Por un lado, Jair Bolsonaro, afín a las políticas apegadas a una ideología de derecha. Por el otro, Lula da Silva, proveniente de la lucha sindical y quien como presidente de esa nación se caracterizó por impulsar el gasto en políticas sociales que sirvieran como mecanismo de distribución del ingreso.

El resultado: la marcada división ideológica establecida en la sociedad brasileña; Lula da Silva fue electo con 50.9% de los votos, contra 49.1% obtenido por Jair Bolsonaro. Un resultado tan cerrado es sinónimo de una sociedad compuesta por sectores claramente diferenciados por el tipo de Gobierno que prefieren. Es también un reflejo de la confianza que estos sectores han depositado en su democracia y, por tanto, en su sistema electoral.

Una vez terminado el cómputo de los votos, el mismo día de las elecciones, el presidente del Tribunal Superior Electoral, el juez Alexandre de Moraes, informó que no se visualizaba riesgo alguno que pusiera en tela de juicio los resultados.
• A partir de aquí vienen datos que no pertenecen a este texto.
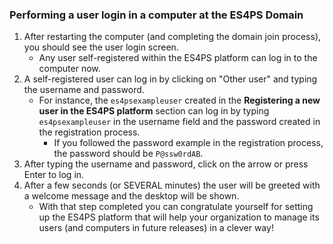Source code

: ### Performing a user login in a computer at the ES4PS Domain

1. After restarting the computer (and completing the domain join process), you should see the user login screen.
    - Any user self-registered within the ES4PS platform can log in to the computer now.
2. A self-registered user can log in by clicking on "Other user" and typing the username and password.
    - For instance, the `es4psexampleuser` created in the **Registering a new user in the ES4PS platform** section can log in by typing `es4psexampleuser` in the username field and the password created in the registration process.
        - If you followed the password example in the registration process, the password should be `P@ssw0rdAB`.
3. After typing the username and password, click on the arrow or press Enter to log in.
4. After a few seconds (or SEVERAL minutes) the user will be greeted with a welcome message and the desktop will be shown.
    - With that step completed you can congratulate yourself for setting up the ES4PS platform that will help your organization to manage its users (and computers in future releases) in a clever way!


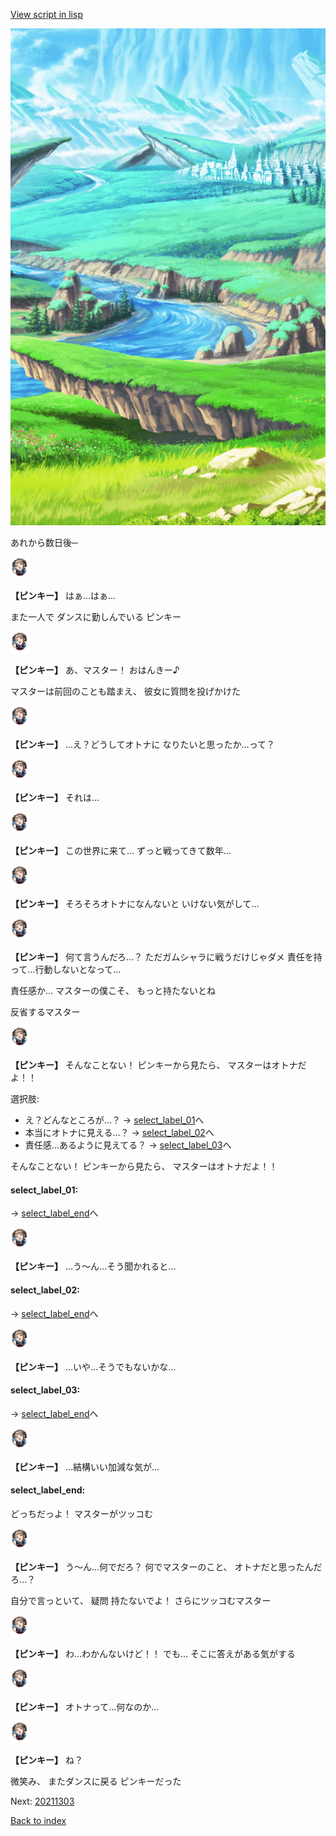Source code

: [View script in lisp](../scripts/20211302.txt)

![plain.png](../images/backgrounds/plain.png)

あれから数日後─

<img src="../images/units/202113.png" alt="202113.png" height="34"/>

**【ピンキー】**
はぁ…はぁ…

また一人で
ダンスに勤しんでいる
ピンキー

<img src="../images/units/202113.png" alt="202113.png" height="34"/>

**【ピンキー】**
あ、マスター！
おはんきー♪

マスターは前回のことも踏まえ、
彼女に質問を投げかけた

<img src="../images/units/202113.png" alt="202113.png" height="34"/>

**【ピンキー】**
…え？どうしてオトナに
なりたいと思ったか…って？

<img src="../images/units/202113.png" alt="202113.png" height="34"/>

**【ピンキー】**
それは…

<img src="../images/units/202113.png" alt="202113.png" height="34"/>

**【ピンキー】**
この世界に来て…
ずっと戦ってきて数年…

<img src="../images/units/202113.png" alt="202113.png" height="34"/>

**【ピンキー】**
そろそろオトナになんないと
いけない気がして…

<img src="../images/units/202113.png" alt="202113.png" height="34"/>

**【ピンキー】**
何て言うんだろ…？
ただガムシャラに戦うだけじゃダメ
責任を持って…行動しないとなって…

責任感か…
マスターの僕こそ、
もっと持たないとね

反省するマスター

<img src="../images/units/202113.png" alt="202113.png" height="34"/>

**【ピンキー】**
そんなことない！
ピンキーから見たら、
マスターはオトナだよ！！

選択肢:
- え？どんなところが…？ → [select_label_01](#select_label_01)へ
- 本当にオトナに見える…？ → [select_label_02](#select_label_02)へ
- 責任感…あるように見えてる？ → [select_label_03](#select_label_03)へ

そんなことない！
ピンキーから見たら、
マスターはオトナだよ！！

#### select_label_01:
 → [select_label_end](#select_label_end)へ

<img src="../images/units/202113.png" alt="202113.png" height="34"/>

**【ピンキー】**
…う～ん…そう聞かれると…

#### select_label_02:
 → [select_label_end](#select_label_end)へ

<img src="../images/units/202113.png" alt="202113.png" height="34"/>

**【ピンキー】**
…いや…そうでもないかな…

#### select_label_03:
 → [select_label_end](#select_label_end)へ

<img src="../images/units/202113.png" alt="202113.png" height="34"/>

**【ピンキー】**
…結構いい加減な気が…

#### select_label_end:

どっちだっよ！
マスターがツッコむ

<img src="../images/units/202113.png" alt="202113.png" height="34"/>

**【ピンキー】**
う～ん…何でだろ？
何でマスターのこと、
オトナだと思ったんだろ…？

自分で言っといて、
疑問 持たないでよ！
さらにツッコむマスター

<img src="../images/units/202113.png" alt="202113.png" height="34"/>

**【ピンキー】**
わ…わかんないけど！！
でも…
そこに答えがある気がする

<img src="../images/units/202113.png" alt="202113.png" height="34"/>

**【ピンキー】**
オトナって…何なのか…

<img src="../images/units/202113.png" alt="202113.png" height="34"/>

**【ピンキー】**
ね？

微笑み、
またダンスに戻る
ピンキーだった

Next: [20211303](20211303.md)

[Back to index](index.md)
En otros países de la región latinoamericana, un resultado tan cerrado —como el que se dio en México de manera cuestionable en 2006— difícilmente podría contar con la legitimidad necesaria para que un nuevo Gobierno iniciara sus gestiones. En el caso mencionado de nuestro país, la forma ilegal en que se manejó el cómputo de los votos no solamente provocó malestar social, sino que fue un duro golpe al propio sistema electoral.
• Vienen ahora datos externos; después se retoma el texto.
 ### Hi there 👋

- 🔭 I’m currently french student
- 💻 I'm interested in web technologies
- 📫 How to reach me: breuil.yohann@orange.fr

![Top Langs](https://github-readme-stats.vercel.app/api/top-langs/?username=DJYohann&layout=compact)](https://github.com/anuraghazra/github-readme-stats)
Una de las diferencias torales entre el sistema electoral brasileño y el de la mayoría de los países de la región es haber dejado atrás, hace un cuarto de siglo, la votación en boletas de papel, para dar paso al uso de la tecnología en la implementación de urnas electrónicas.

La reforma que actualmente se discute en el Congreso mexicano contempla que el sistema electoral del país inicie este proceso de modernización. Al tratarse de uno de los puntos de mayor coincidencia entre todas las fuerzas políticas, se demuestra la necesidad de actualizar la manera en que las y los mexicanos emitimos nuestro sufragio; no es asunto menor. Por ello, la propuesta es que se implemente de manera gradual, hasta llegar a tecnificar la totalidad del sistema.

México, al igual que Brasil, es un territorio geográficamente muy amplio. Poder instaurar sistemas de votación que se apoyen en la tecnología ayudaría a eficientar y acelerar el computo de los votos, así como a aumentar la certeza y la confianza que la sociedad deposita en sus autoridades. Es tiempo de avanzar en esta dirección.